Page text:
★ ★ ★ ★ ★

# Back Bay Question



## Blackbird (Jun 18, 2005)

Anyone ever fish Back Bay, off or near the Coryes Ditch bridge on Princess Anne Rd (615) by Buzzards Bay? What can you catch there, what do you use, and is a NC fresh water license required, or does NC reciprocate if you have a VA license? Or does one need a salt water License? (I live in VA, and since I'm over 65, don't need a salt water license). It always looks tempting when I drive by there. Thanks, & sorry for the elementary questions!


----------



## Ryan Y (Dec 1, 2005)

I might be the one that is confused but I dont think there is a " Back Bay" near our Buzzards bay here near Wilmington. There is a bay creek. (So Im thinking you mean up around the NC/VA border.)

Anyhow, Fishing in North Carolina (Saltwater), youll need a saltwater license from North Carolina.


----------



## Blackbird (Jun 18, 2005)

Right. I was referring to very near the VA/NC border, on the way down to Knotts Island.


----------



## Drumdum (Jan 6, 2003)

Blackbird said:


> Anyone ever fish Back Bay, off or near the Coryes Ditch bridge on Princess Anne Rd (615) by Buzzards Bay? What can you catch there, what do you use, and is a NC fresh water license required, or does NC reciprocate if you have a VA license? Or does one need a salt water License? (I live in VA, and since I'm over 65, don't need a salt water license). It always looks tempting when I drive by there. Thanks, & sorry for the elementary questions!


 I've fished Back Bay,think all that is in VA... Not sure about Coryes ditch,but think that to be in VA also... Both I believe are brackish water and inside coastal zone which requires freshwater license for either state,no reciprocal license...... NW river is both NC and VA,when you are past Redfin Creek you need an NC fishing license,and likewise for the VA side...


----------



## tbird6971 (Jan 16, 2010)

I fish there all the time, and yes the causeway bridge on the way to knotts island that goes over the ditch is parallel to back bay, and the southern end of back bay is in nc, and the game warden told me either a saltwater or freshwater nc license is fine










the ditch is under the "c" in causeway and it connects the currituck sound to the southern end of back bay


----------



## dirtyhandslopez (Nov 17, 2006)

Sounds like it should be a killer spot then. Might have to hit it if BBNWR is to rough and I'm down that way. I'll make sure not to catch any small mouth DD:fishing:


----------



## Islander80 (Mar 27, 2010)

I live on knotts island and fish the at the bridge all the time. You can catch white perch and catfish on bottom rigs and night crawlers. You can catch flounder and striper on storm shad and buck tails. The best time to go for flounder and striper in on a windy day because it will get the current running through there pretty good. Hope this helps.


----------



## tbird6971 (Jan 16, 2010)

Islander80 said:


> I live on knotts island and fish the at the bridge all the time. You can catch white perch and catfish on bottom rigs and night crawlers. You can catch flounder and striper on storm shad and buck tails. The best time to go for flounder and striper in on a windy day because it will get the current running through there pretty good. Hope this helps.


yall catchin stripers and flounder yet? i went last weekend and there was nuthing hittin


----------



## Islander80 (Mar 27, 2010)

It is hit and miss. It has been slow this year but I have been catching flounder for a couple of months now, just depends on the day.


----------



## chud (Aug 18, 2009)

★ ★ ★ ★ ★

Stored data:

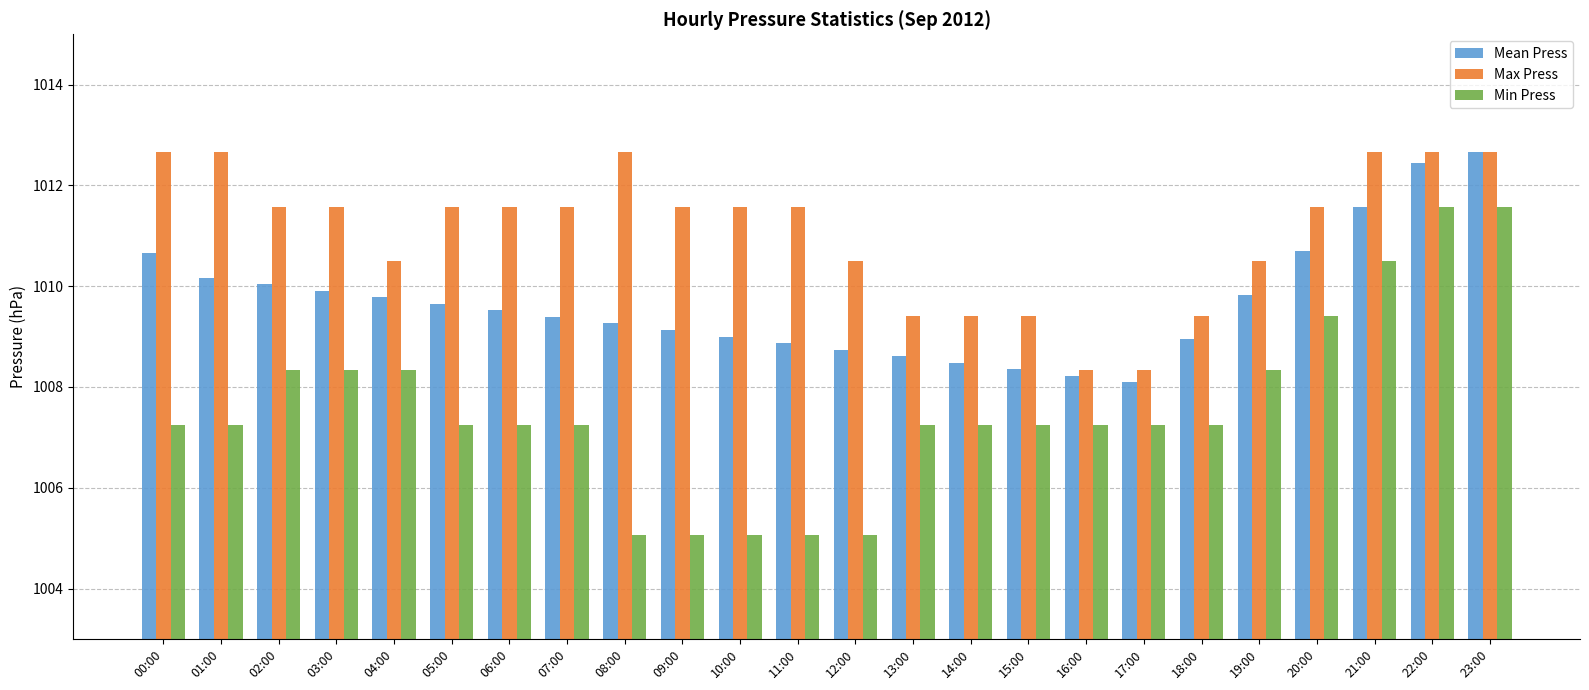

At 15:00, list the series in order from largest to smallest.

Max Press, Mean Press, Min Press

★ ★ ★ ★ ★

Problems to work on:
[1] Say whether each statement agrees with the Back Bay fishing thread, answering yes or no and quoting the words of the thread that decide it: (a) Islander80 says white perch and catfish can be caught on bottom rigs and night crawlers; (b) Ryan Y says saltwater fishing in North Carolina requires a Virginia license; (c) tbird6971 says the game warden allowed only a freshwater NC license.
[2] Retype the Back Bay fishing thread from "yall catchin stripers" up to and including "on the day.".
The data come from a separate source.

Responses per task:
[1]
(a) Yes: "You can catch white perch and catfish on bottom rigs and night crawlers."
(b) No: "youll need a saltwater license from North Carolina."
(c) No: "the game warden told me either a saltwater or freshwater nc license is fine"

[2]
yall catchin stripers and flounder yet? i went last weekend and there was nuthing hittin


----------



## Islander80 (Mar 27, 2010)

It is hit and miss. It has been slow this year but I have been catching flounder for a couple of months now, just depends on the day.